I'm actually coding a web interface with the help of the Flask-SocketIO module to interact in real time with a music player.
This is a snippet of my code containing the play function (I think I only need one example and then I can adapt it for all the other functions):
from flask import Flask, render_template
from flask_socketio import SocketIO
app = Flask(__name__)
socketio = SocketIO(app)
isPlaying = False #This is the variable that I would like to avoid making global
@socketio.on('request_play')
def cycle_play():
global isPlaying
if isPlaying == True:
socketio.emit('pause', broadcast=True)
isPlaying = False
else:
socketio.emit('play', broadcast=True)
isPlaying = True
if __name__ == '__main__':
socketio.run(app, port=5001)
This is only a stripped down version of the code but I think it's enough to understand what I'm trying to accomplish.

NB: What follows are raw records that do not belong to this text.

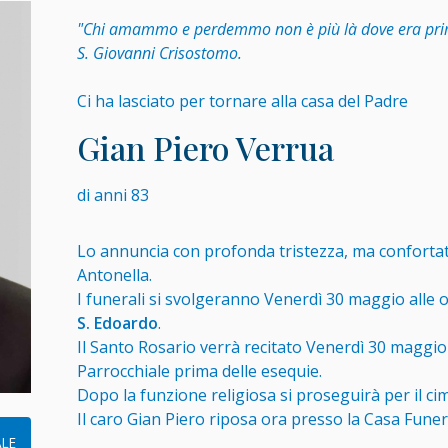
"Chi amammo e perdemmo non è più là dove era pri
S. Giovanni Crisostomo.
Ci ha lasciato per tornare alla casa del Padre
Gian Piero Verrua
di anni 83
Lo annuncia con profonda tristezza, ma confortata
Antonella.
I funerali si svolgeranno Venerdì 30 maggio alle o
S. Edoardo
.
Il Santo Rosario verrà recitato Venerdì 30 maggio 
Parrocchiale prima delle esequie.
Dopo la funzione religiosa si proseguirà per il cim
Il caro Gian Piero riposa ora presso la Casa Funera
LE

I need to access that variable also from other functions and I need to do the same with the song name, duration and current time.
Thanks in advance for the help and sorry if my English is not clear.
Here is the solution that I used:
from flask import Flask, render_template
from flask_socketio import SocketIO
app = Flask(__name__)
socketio = SocketIO(app)
class Player():
def __init__(self):
self.isPlaying = False
def cycle_play(self):
if self.isPlaying == True:
socketio.emit('pause', broadcast=True)
self.isPlaying = False
else:
socketio.emit('play', broadcast=True)
self.isPlaying = True
if __name__ == '__main__':
player = Player()
socketio.on('request_play')(player.cycle_play) #this is the decorator
socketio.run(app, port=5001)
NOTE: Please refer to the answer above, referencing session storage. The "solution" presented here is far too simplistic, as commenters helpfully point out, and would have been better not accepted -- SH 16 Apr, 2024
The solution that suggests itself is to define a class which encapsulates both the state variable and the responses to its change. Since I'm not familiar with the details of Flask-SocketIO
please treat this as pseduocode rather than something to be pasted in to a working program.
class PlayControl:
def __init__(self, initial):
self.is_playing = initial
def cycle_play(self):
if self.is_playing:
socketio.emit('pause', broadcast=True)
self.is_playing = False
else:
socketio.emit('play', broadcast=True)
self.is_playing = True
You would then create an instance of this class, and pass the instance's cycle_play
method to the same function you decorated your original function with. Because this behaviour is dynamic it's not appropriate to use a decorator on the method definition.
control = PlayControl(False)
socketio.on('request_play')(control.cycle_play)
To reduce the amount of program code you could even define a class that took the functions to call and the values to emit as arguments, generalising the concept further to make code more concise and with less boilerplate.